The statement from Fortum’s CEO comes after an article in a Russian state-owned newspaper described Fortum as “a real threat” to Russian security.
The article by anti-Western economist Mikhail Delyagin, published by the Rossiskaya Gazeta daily earlier this month, sparked worries in Finland that Moscow might turn down state-controlled Fortum’s request for approval to buy a 47 percent stake in Germany’s Uniper.
Uniper owns some power plants in Russia, and the deal has to pass a Russian law that effectively prohibits foreign states or state-owned entities from gaining control over strategic national assets.
Fortum CEO Pekka Lundmark said on Thursday, however, he was confident of winning approval for the deal.
“We are in good discussion regarding … (Russian) clearances and we expect to receive them by mid-year,” he told a news conference. “We have not received … such messages or information that we would not be getting these clearances.”
“The negative articles that we have seen do not reflect the views of the Russian government … Our view of the business environment is rather stable. We are calm in that sense,” Lundmark said when asked about the article.
Fortum recently completed a $5.5 billion investment program in Russia and last year generated sales of $1.2 billion in the country. But the risks of doing business in Russia are a familiar theme for the company.
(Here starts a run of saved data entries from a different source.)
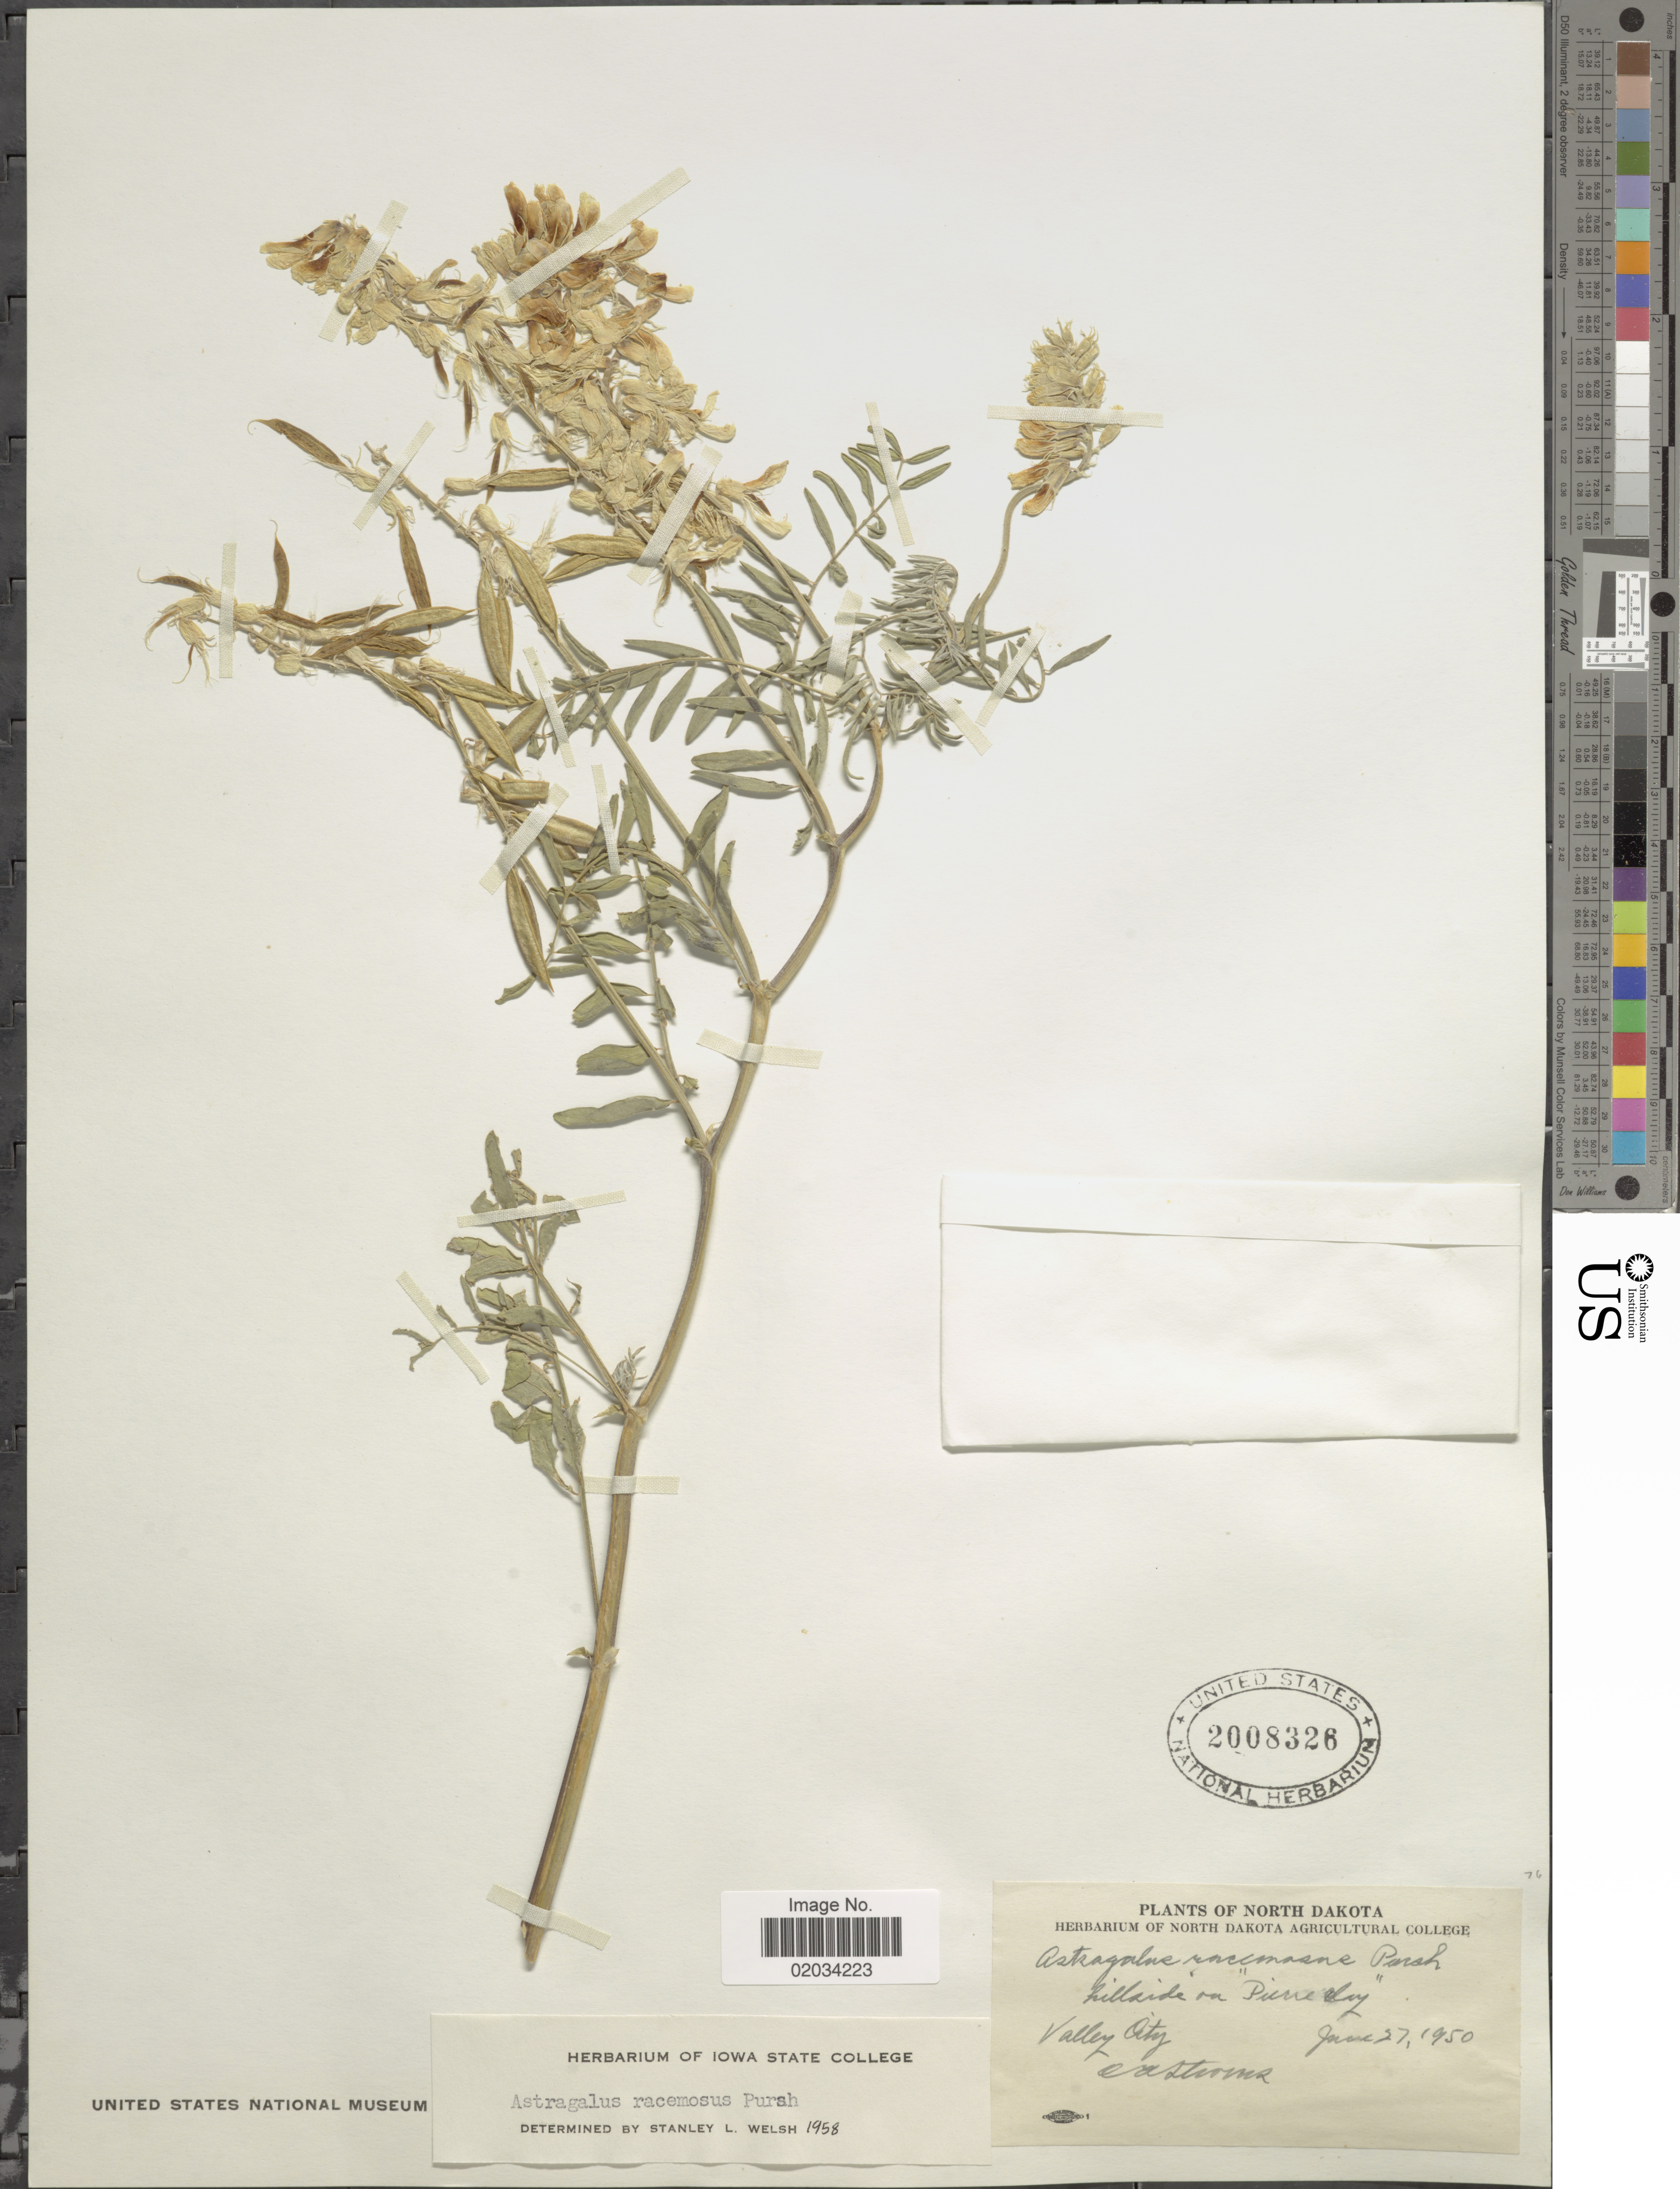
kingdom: Plantae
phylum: Tracheophyta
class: Magnoliopsida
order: Fabales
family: Fabaceae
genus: Astragalus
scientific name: Astragalus racemosus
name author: Pursh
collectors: O. A. Stevens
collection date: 1950-06-27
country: United States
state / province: North Dakota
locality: Valley City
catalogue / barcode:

A few years ago, Fortum was in talks with Russia’s Gazprom over a plan to restructure Russian hydro and thermal power company TGC-1. Fortum was supposed to get a controlling stake in a planned spin-off hydropower company if it took a stake in a Russian-backed Finnish nuclear project here, which needed new investors.
Fortum made that investment, but the hydropower talks made slow progress, and last month Fortum said it had abandoned hopes for the Gazprom deal. Several Finnish companies have a long history of doing business in neighboring Russia. Some, including retailers Kesko and Stockmann, have recently pulled out of the market.